▶ [YOUR TASK] Using the listing below, show all lines that hold the word "Program".

GIVEN DATA Start Marker

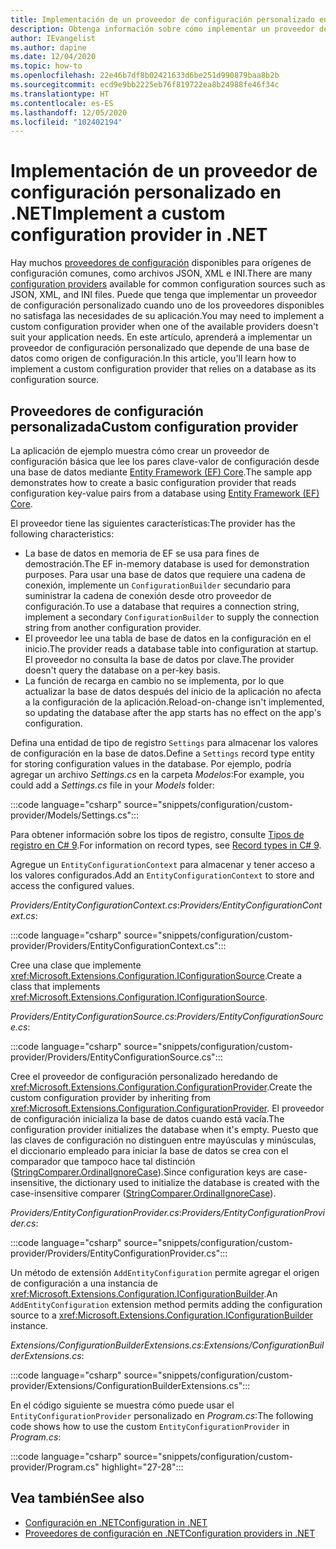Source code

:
 ```yaml
---
title: Implementación de un proveedor de configuración personalizado en .NET
description: Obtenga información sobre cómo implementar un proveedor de configuración personalizado en aplicaciones .NET.
author: IEvangelist
ms.author: dapine
ms.date: 12/04/2020
ms.topic: how-to
ms.openlocfilehash: 22e46b7df8b02421633d6be251d990879baa8b2b
ms.sourcegitcommit: ecd9e9bb2225eb76f819722ea8b24988fe46f34c
ms.translationtype: HT
ms.contentlocale: es-ES
ms.lasthandoff: 12/05/2020
ms.locfileid: "102402194"
---
```

# <a name="implement-a-custom-configuration-provider-in-net"></a><span data-ttu-id="4b8b3-103">Implementación de un proveedor de configuración personalizado en .NET</span><span class="sxs-lookup"><span data-stu-id="4b8b3-103">Implement a custom configuration provider in .NET</span></span>

<span data-ttu-id="4b8b3-104">Hay muchos [proveedores de configuración](configuration-providers.md) disponibles para orígenes de configuración comunes, como archivos JSON, XML e INI.</span><span class="sxs-lookup"><span data-stu-id="4b8b3-104">There are many [configuration providers](configuration-providers.md) available for common configuration sources such as JSON, XML, and INI files.</span></span> <span data-ttu-id="4b8b3-105">Puede que tenga que implementar un proveedor de configuración personalizado cuando uno de los proveedores disponibles no satisfaga las necesidades de su aplicación.</span><span class="sxs-lookup"><span data-stu-id="4b8b3-105">You may need to implement a custom configuration provider when one of the available providers doesn't suit your application needs.</span></span> <span data-ttu-id="4b8b3-106">En este artículo, aprenderá a implementar un proveedor de configuración personalizado que depende de una base de datos como origen de configuración.</span><span class="sxs-lookup"><span data-stu-id="4b8b3-106">In this article, you'll learn how to implement a custom configuration provider that relies on a database as its configuration source.</span></span>

## <a name="custom-configuration-provider"></a><span data-ttu-id="4b8b3-107">Proveedores de configuración personalizada</span><span class="sxs-lookup"><span data-stu-id="4b8b3-107">Custom configuration provider</span></span>

<span data-ttu-id="4b8b3-108">La aplicación de ejemplo muestra cómo crear un proveedor de configuración básica que lee los pares clave-valor de configuración desde una base de datos mediante [Entity Framework (EF) Core](/ef/core).</span><span class="sxs-lookup"><span data-stu-id="4b8b3-108">The sample app demonstrates how to create a basic configuration provider that reads configuration key-value pairs from a database using [Entity Framework (EF) Core](/ef/core).</span></span>

<span data-ttu-id="4b8b3-109">El proveedor tiene las siguientes características:</span><span class="sxs-lookup"><span data-stu-id="4b8b3-109">The provider has the following characteristics:</span></span>

- <span data-ttu-id="4b8b3-110">La base de datos en memoria de EF se usa para fines de demostración.</span><span class="sxs-lookup"><span data-stu-id="4b8b3-110">The EF in-memory database is used for demonstration purposes.</span></span> <span data-ttu-id="4b8b3-111">Para usar una base de datos que requiere una cadena de conexión, implemente un `ConfigurationBuilder` secundario para suministrar la cadena de conexión desde otro proveedor de configuración.</span><span class="sxs-lookup"><span data-stu-id="4b8b3-111">To use a database that requires a connection string, implement a secondary `ConfigurationBuilder` to supply the connection string from another configuration provider.</span></span>
- <span data-ttu-id="4b8b3-112">El proveedor lee una tabla de base de datos en la configuración en el inicio.</span><span class="sxs-lookup"><span data-stu-id="4b8b3-112">The provider reads a database table into configuration at startup.</span></span> <span data-ttu-id="4b8b3-113">El proveedor no consulta la base de datos por clave.</span><span class="sxs-lookup"><span data-stu-id="4b8b3-113">The provider doesn't query the database on a per-key basis.</span></span>
- <span data-ttu-id="4b8b3-114">La función de recarga en cambio no se implementa, por lo que actualizar la base de datos después del inicio de la aplicación no afecta a la configuración de la aplicación.</span><span class="sxs-lookup"><span data-stu-id="4b8b3-114">Reload-on-change isn't implemented, so updating the database after the app starts has no effect on the app's configuration.</span></span>

<span data-ttu-id="4b8b3-115">Defina una entidad de tipo de registro `Settings` para almacenar los valores de configuración en la base de datos.</span><span class="sxs-lookup"><span data-stu-id="4b8b3-115">Define a `Settings` record type entity for storing configuration values in the database.</span></span> <span data-ttu-id="4b8b3-116">Por ejemplo, podría agregar un archivo *Settings.cs* en la carpeta *Modelos*:</span><span class="sxs-lookup"><span data-stu-id="4b8b3-116">For example, you could add a *Settings.cs* file in your *Models* folder:</span></span>

:::code language="csharp" source="snippets/configuration/custom-provider/Models/Settings.cs":::

<span data-ttu-id="4b8b3-117">Para obtener información sobre los tipos de registro, consulte [Tipos de registro en C# 9](../../csharp/whats-new/csharp-9.md#record-types).</span><span class="sxs-lookup"><span data-stu-id="4b8b3-117">For information on record types, see [Record types in C# 9](../../csharp/whats-new/csharp-9.md#record-types).</span></span>

<span data-ttu-id="4b8b3-118">Agregue un `EntityConfigurationContext` para almacenar y tener acceso a los valores configurados.</span><span class="sxs-lookup"><span data-stu-id="4b8b3-118">Add an `EntityConfigurationContext` to store and access the configured values.</span></span>

<span data-ttu-id="4b8b3-119">*Providers/EntityConfigurationContext.cs*:</span><span class="sxs-lookup"><span data-stu-id="4b8b3-119">*Providers/EntityConfigurationContext.cs*:</span></span>

:::code language="csharp" source="snippets/configuration/custom-provider/Providers/EntityConfigurationContext.cs":::

<span data-ttu-id="4b8b3-120">Cree una clase que implemente <xref:Microsoft.Extensions.Configuration.IConfigurationSource>.</span><span class="sxs-lookup"><span data-stu-id="4b8b3-120">Create a class that implements <xref:Microsoft.Extensions.Configuration.IConfigurationSource>.</span></span>

<span data-ttu-id="4b8b3-121">*Providers/EntityConfigurationSource.cs*:</span><span class="sxs-lookup"><span data-stu-id="4b8b3-121">*Providers/EntityConfigurationSource.cs*:</span></span>

:::code language="csharp" source="snippets/configuration/custom-provider/Providers/EntityConfigurationSource.cs":::

<span data-ttu-id="4b8b3-122">Cree el proveedor de configuración personalizado heredando de <xref:Microsoft.Extensions.Configuration.ConfigurationProvider>.</span><span class="sxs-lookup"><span data-stu-id="4b8b3-122">Create the custom configuration provider by inheriting from <xref:Microsoft.Extensions.Configuration.ConfigurationProvider>.</span></span> <span data-ttu-id="4b8b3-123">El proveedor de configuración inicializa la base de datos cuando está vacía.</span><span class="sxs-lookup"><span data-stu-id="4b8b3-123">The configuration provider initializes the database when it's empty.</span></span> <span data-ttu-id="4b8b3-124">Puesto que las claves de configuración no distinguen entre mayúsculas y minúsculas, el diccionario empleado para iniciar la base de datos se crea con el comparador que tampoco hace tal distinción ([StringComparer.OrdinalIgnoreCase](xref:System.StringComparer.OrdinalIgnoreCase)).</span><span class="sxs-lookup"><span data-stu-id="4b8b3-124">Since configuration keys are case-insensitive, the dictionary used to initialize the database is created with the case-insensitive comparer ([StringComparer.OrdinalIgnoreCase](xref:System.StringComparer.OrdinalIgnoreCase)).</span></span>

<span data-ttu-id="4b8b3-125">*Providers/EntityConfigurationProvider.cs*:</span><span class="sxs-lookup"><span data-stu-id="4b8b3-125">*Providers/EntityConfigurationProvider.cs*:</span></span>

:::code language="csharp" source="snippets/configuration/custom-provider/Providers/EntityConfigurationProvider.cs":::

<span data-ttu-id="4b8b3-126">Un método de extensión `AddEntityConfiguration` permite agregar el origen de configuración a una instancia de <xref:Microsoft.Extensions.Configuration.IConfigurationBuilder>.</span><span class="sxs-lookup"><span data-stu-id="4b8b3-126">An `AddEntityConfiguration` extension method permits adding the configuration source to a <xref:Microsoft.Extensions.Configuration.IConfigurationBuilder> instance.</span></span>

<span data-ttu-id="4b8b3-127">*Extensions/ConfigurationBuilderExtensions.cs*:</span><span class="sxs-lookup"><span data-stu-id="4b8b3-127">*Extensions/ConfigurationBuilderExtensions.cs*:</span></span>

:::code language="csharp" source="snippets/configuration/custom-provider/Extensions/ConfigurationBuilderExtensions.cs":::

<span data-ttu-id="4b8b3-128">En el código siguiente se muestra cómo puede usar el `EntityConfigurationProvider` personalizado en *Program.cs*:</span><span class="sxs-lookup"><span data-stu-id="4b8b3-128">The following code shows how to use the custom `EntityConfigurationProvider` in *Program.cs*:</span></span>

:::code language="csharp" source="snippets/configuration/custom-provider/Program.cs" highlight="27-28":::

## <a name="see-also"></a><span data-ttu-id="4b8b3-129">Vea también</span><span class="sxs-lookup"><span data-stu-id="4b8b3-129">See also</span></span>

- [<span data-ttu-id="4b8b3-130">Configuración en .NET</span><span class="sxs-lookup"><span data-stu-id="4b8b3-130">Configuration in .NET</span></span>](configuration.md)
- [<span data-ttu-id="4b8b3-131">Proveedores de configuración en .NET</span><span class="sxs-lookup"><span data-stu-id="4b8b3-131">Configuration providers in .NET</span></span>](configuration-providers.md)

GIVEN DATA End Marker

▶ [EXERCISE RESPONSE]
<span data-ttu-id="4b8b3-128">En el código siguiente se muestra cómo puede usar el `EntityConfigurationProvider` personalizado en *Program.cs*:</span><span class="sxs-lookup"><span data-stu-id="4b8b3-128">The following code shows how to use the custom `EntityConfigurationProvider` in *Program.cs*:</span></span>
:::code language="csharp" source="snippets/configuration/custom-provider/Program.cs" highlight="27-28":::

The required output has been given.